***** Material for this exercise

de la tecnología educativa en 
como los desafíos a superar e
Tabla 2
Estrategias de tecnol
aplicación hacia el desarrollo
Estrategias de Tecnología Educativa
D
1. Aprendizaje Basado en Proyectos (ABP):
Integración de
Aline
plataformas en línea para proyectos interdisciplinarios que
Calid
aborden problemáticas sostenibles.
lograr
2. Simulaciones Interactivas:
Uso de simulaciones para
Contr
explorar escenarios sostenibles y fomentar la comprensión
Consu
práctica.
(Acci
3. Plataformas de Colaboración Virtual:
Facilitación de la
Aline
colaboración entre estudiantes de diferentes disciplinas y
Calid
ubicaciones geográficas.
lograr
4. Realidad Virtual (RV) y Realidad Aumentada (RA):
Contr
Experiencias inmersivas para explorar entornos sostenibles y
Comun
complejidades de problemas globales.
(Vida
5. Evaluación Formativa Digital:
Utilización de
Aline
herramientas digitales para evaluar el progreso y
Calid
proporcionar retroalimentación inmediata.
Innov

**********

Instructions for the task: Set down exactly, and only, the lines from the one with "complejidades de problemas globales." to the final line of the data.

Response to the task:
complejidades de problemas globales.
(Vida
5. Evaluación Formativa Digital:
Utilización de
Aline
herramientas digitales para evaluar el progreso y
Calid
proporcionar retroalimentación inmediata.
Innov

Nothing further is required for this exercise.